## start Reading passage

If you ever have the privilege to see Mark W. Winchester live, you will see how lets the music explode out of him.  Few can match his energy as he slaps his upright bass.  We caught up with Mark recently to talk about his new album (appropriately titled Upright) as well as early influences, time with The Planet Rockers, Brian Setzer and much more!

What led you to play the upright?
I was led to play upright out of necessity, really. I was trying to form a rockabilly band in college, around '82/'83, but I was playing acoustic guitar and singing. I found Jumpin’ Jimmy Jackson on guitar but we never could find an upright bass player. All the guys that answered our ads were electric players. So, having taken 3 electric bass lessons in the eighth grade, I said, "I'll get an upright and learn to play it". My girlfriend at the time (now my wife) had a friend whose father had an old Kay in pieces in his attic, and he let me have it. I got it repaired, put on my Johnny Burnette and the Rock-N-Roll Trio album and started slappin' away.

Rockabilly seemed to be
the punk rock of that day. Do you think it's that energy that still keeps it popular and exciting to this day?
I certainly found it through punk. I think it's just a real pure form of music, a unique time period that it came from with the rednecks and hillbillies wantin' to play the cool "race" music they heard on the blues stations. Those times in history when a music form just gets put in a crucible and it burns red hot in the beginning, the records from those times will always live on. They have an unbridled energy. It’s like when Flatt and Scruggs joined Bill Monroe, or when punk came along as an answer to stadium rock.

Who were some of your earliest influences on your bass playing?
I taught myself how to play to Dorsey Burnette. Of course Bill Black's slappin' was awesome. It was only later after I'd been playing a while that I discovered Willie Dixon and realized Dorsey and Bill weren't inventing this thing exactly, they were just applying it to hillbilly music and keeping it going throughout the song, where as Willie might just slap on a solo. I've seen articles on other upright players who have an incredible list of slap upright players they were influenced by, but I never went on much of a search. I learned those Burnette brothers records and the Sun stuff and started playing gigs.

You were a part of a killer rockabilly group called The Planet Rockers. What was that time period like for you?

## end Reading passage

▸ **Task brief**
Answer these questions using the interview with Mark W. Winchester.
(a) What is the title of his new album?
(b) Around what years was he trying to form a rockabilly band in college?
(c) Whose playing did he teach himself to play along to?
The lines after the interview come from a different source.

## start Listing

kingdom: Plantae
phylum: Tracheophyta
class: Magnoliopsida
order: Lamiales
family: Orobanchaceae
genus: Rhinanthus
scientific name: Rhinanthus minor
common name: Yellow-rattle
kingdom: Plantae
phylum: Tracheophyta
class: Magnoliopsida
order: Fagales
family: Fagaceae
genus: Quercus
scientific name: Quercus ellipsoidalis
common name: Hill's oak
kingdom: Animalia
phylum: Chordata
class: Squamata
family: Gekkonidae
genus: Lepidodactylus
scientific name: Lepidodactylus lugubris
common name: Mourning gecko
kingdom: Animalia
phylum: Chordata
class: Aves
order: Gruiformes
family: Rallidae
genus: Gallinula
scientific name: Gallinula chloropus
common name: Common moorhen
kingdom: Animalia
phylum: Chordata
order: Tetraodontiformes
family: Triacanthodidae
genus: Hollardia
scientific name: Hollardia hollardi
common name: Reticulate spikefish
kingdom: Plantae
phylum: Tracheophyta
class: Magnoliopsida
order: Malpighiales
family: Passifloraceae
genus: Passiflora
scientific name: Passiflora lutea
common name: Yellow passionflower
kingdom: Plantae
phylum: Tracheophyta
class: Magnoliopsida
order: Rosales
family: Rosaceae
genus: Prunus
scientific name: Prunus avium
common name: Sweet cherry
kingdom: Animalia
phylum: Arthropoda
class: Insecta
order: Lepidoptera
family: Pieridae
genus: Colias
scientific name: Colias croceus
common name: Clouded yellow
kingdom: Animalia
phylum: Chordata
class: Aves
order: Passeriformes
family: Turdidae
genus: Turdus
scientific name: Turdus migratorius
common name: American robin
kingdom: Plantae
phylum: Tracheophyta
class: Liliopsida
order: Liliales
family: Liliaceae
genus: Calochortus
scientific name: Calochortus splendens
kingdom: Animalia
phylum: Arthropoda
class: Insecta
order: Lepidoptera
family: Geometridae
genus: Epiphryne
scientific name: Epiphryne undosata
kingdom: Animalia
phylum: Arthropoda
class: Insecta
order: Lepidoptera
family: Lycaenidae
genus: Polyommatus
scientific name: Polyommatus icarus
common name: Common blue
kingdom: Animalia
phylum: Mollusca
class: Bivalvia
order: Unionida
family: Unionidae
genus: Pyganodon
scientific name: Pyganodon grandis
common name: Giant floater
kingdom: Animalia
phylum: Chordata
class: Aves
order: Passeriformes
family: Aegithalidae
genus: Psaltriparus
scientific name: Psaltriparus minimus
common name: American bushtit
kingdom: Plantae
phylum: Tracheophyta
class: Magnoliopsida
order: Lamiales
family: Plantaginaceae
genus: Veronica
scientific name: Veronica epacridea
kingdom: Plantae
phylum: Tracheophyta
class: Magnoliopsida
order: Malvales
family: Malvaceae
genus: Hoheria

## end Listing

▸ **Solution to the problem**
(a) Upright
(b) Around '82/'83
(c) Dorsey Burnette